#### Study text ####
Tuesday, 22 September 2015

The end of an affair ......

.... before all the tosh about Ashley Madison, there was the internet and you didn't need to register to a specific website for illicit activity ..... some simple googling skills and the internet could just as easily offer up your hearts desire .....

For me it all started back in the winter of 2008 / 2009. After a bit of tapping away on the keyboard and soon contact was made ..... a picture was supplied and that was it I was hooked ..... of course looks are not always a per-cursor to desire but when it comes to sophistication you just know that you can be sucked in .....

With Ashley Madison, there is a certain amount of pre-deceit in the deceit it's self, usually there is fake email address, possibly fake names and perhaps even a fake photo with potentially secret credit cards .... how else are you going to pay for your deceit ?

But for me I was upfront, my real name and my real phone number, and once these were exchanged a meeting date was agreed ........ and lordy lordy lordy ...... that first sight, the immediacy of the beauty ...... I don't know about..... you had me at hello ......

I was kappow'd ....... there was no turning back ...... I was hooked ........ time to rip up the rule book...

But like all first meets, you need to hold something back ..... but once away and back into the real world ..... there was nothing else I could think about ..... I couldn't concentrate .... my mind was else where ..... even going to sleep at night .... the last thing I would think of as I fell into my slumber ......... was my new love ......

Once the deal was sealed, that's when I was into new territory ....... I stroked, I loved,  I purred .....

As time moved on, it wasn't so much as complacency that crept in, just simply that the real world kept pulling me back ..... and then comes  that moment, when you know the affair is over..... there isn't a definable clear reason why you know it is time to let go, but you can sense it ..... sure the love is still there the desire is still there .... but the real world keeps holding you back from your hearts desire ...... no matter how much you may love the object of your affection .... eventually the truth catches up with you and you know it is time to let go.
####
§ **What to work on**:
(a) In the blog post about the end of an affair, when did it all start for the writer?
(b) Reproduce word for word the part of the blog post about the end of an affair that begins at the words "Tuesday, 22 September" and stops after "your deceit ?".
(c) Pick up the blog post about the end of an affair after its final sentence and keep writing it.
#### Stored data ####
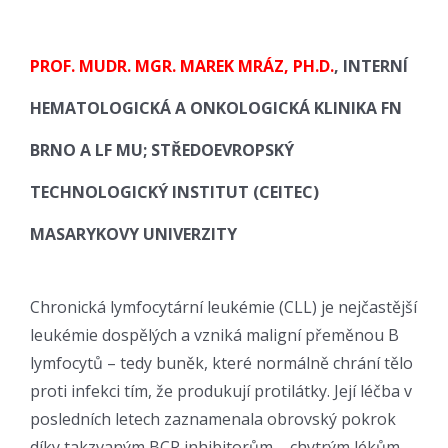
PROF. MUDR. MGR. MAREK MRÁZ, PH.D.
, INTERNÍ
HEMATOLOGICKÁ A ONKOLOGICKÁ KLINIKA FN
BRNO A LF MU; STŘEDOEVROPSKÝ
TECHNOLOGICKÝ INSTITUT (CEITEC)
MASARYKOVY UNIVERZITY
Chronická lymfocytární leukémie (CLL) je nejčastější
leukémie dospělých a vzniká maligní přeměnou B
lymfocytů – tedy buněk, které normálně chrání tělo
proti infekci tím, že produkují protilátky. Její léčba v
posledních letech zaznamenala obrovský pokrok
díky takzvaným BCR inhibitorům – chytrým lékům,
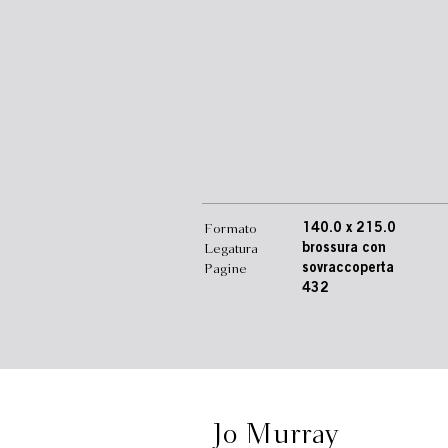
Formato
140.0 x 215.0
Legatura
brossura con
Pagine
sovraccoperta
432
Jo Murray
####
§ **Answers by item number**:
(a) In the winter of 2008 / 2009.

(b)
Tuesday, 22 September 2015

The end of an affair ......

.... before all the tosh about Ashley Madison, there was the internet and you didn't need to register to a specific website for illicit activity ..... some simple googling skills and the internet could just as easily offer up your hearts desire .....

For me it all started back in the winter of 2008 / 2009. After a bit of tapping away on the keyboard and soon contact was made ..... a picture was supplied and that was it I was hooked ..... of course looks are not always a per-cursor to desire but when it comes to sophistication you just know that you can be sucked in .....

With Ashley Madison, there is a certain amount of pre-deceit in the deceit it's self, usually there is fake email address, possibly fake names and perhaps even a fake photo with potentially secret credit cards .... how else are you going to pay for your deceit ?

(c)
When it comes to letting go, there's is no doubt it is a moment filled with huge regret, a 1000 whatif's, but somewhere inside you, you know that if you cannot devote all your time and energy to the thing you love most ....... then it will feel the most unloved .......

 ....... and so after 6 years the time came........ to let my beloved Ferrari 550 go .... 







As part of Operation Pompeii now seemed as good a time as any to sell, not least of which the price of Ferrari's have gone stupid..... most cars that you own for 6 years will depreciate in value, quite significantly .... but with my Ferrari 550 I made a handsome profit of nearly 50% on the price I paid, and even then I sold cheap. But such is the little free time I seem to have these days, I had only managed to drive it some 300 miles in the last year.

I recognise that if you are not really a car person you might think ......... tosser .... or even if you are a car person and you see a Ferrari owner talking about his car you still might think..... tosser ..... to be honest I don't give a rats arse what people think, because I brought the car simply because it was a fantastic car to own ......

There were many times during my guardianship of this car, that I shall cherish for always ..... cars come and go, but some memories are etched in to our neurons, and till the day I die these memories will never fade ..... I have owned some great cars in my time, but this one, my 550 ...... rates among the top 1.

Growing up as a kid on a pretty rough estate in Nottingham, with my parents not a pot to piss in, turning on our telly [oh yes we could at least afford to rent a telly] and there was Danny Wilde and Brett Sinclair side by side, Brett in his Aston Martin DBS and Danny [aka Tony Curtis] in his Ferrari 246 Dino....... and that was it ..... as an 8 year kid I knew Ferrari was the car I loved ..... the 246 Dino a car I still love ..... don't get me wrong the Aston is a great car .... but there was only one car for me ...... little did I know back in 1971 that one day I would wake up and think ....

.... fook I can afford to buy a Ferrari ..... but that is what happened ..... I woke up one day, googled around the internet and saw the picture and that was it I was hooked.

Less than 10 years before I bought the 550, a 246 Dino could be had for around £35,000 .... want one now ? that'll be at least £ 250,000+ please sir / madam {delete as appropriate}. Not bad for a car that cost less than 7 grand brand new.

The 550 is without doubt one of the best cars built by Ferrari, not only was it fitted with a fantastic V12 engine, but the build quality was far superior to it's predecessors and oh my word what a body it was dressed in .... no matter what angle you looked at it ..... it's shapely lines. For sure, for any one who maybe shits money, the 550 doesn't compare to say a Enzo or a F40 or F50 or maybe a GTO288 but as an everyday usable Ferrari then a 550 goes a long way ....

But for all it's greatness, for all it's beauty, for the way it beguiled me .....
it was one last lingering look .....




I have no doubt there will be many a day in the future 
that I will look back on my affair with fond memories ......

I will even look back and question my sanity why I said goodbye

but the truth.... the truth is ....
there really can be no going back ..... 
it's too late the affair is over .....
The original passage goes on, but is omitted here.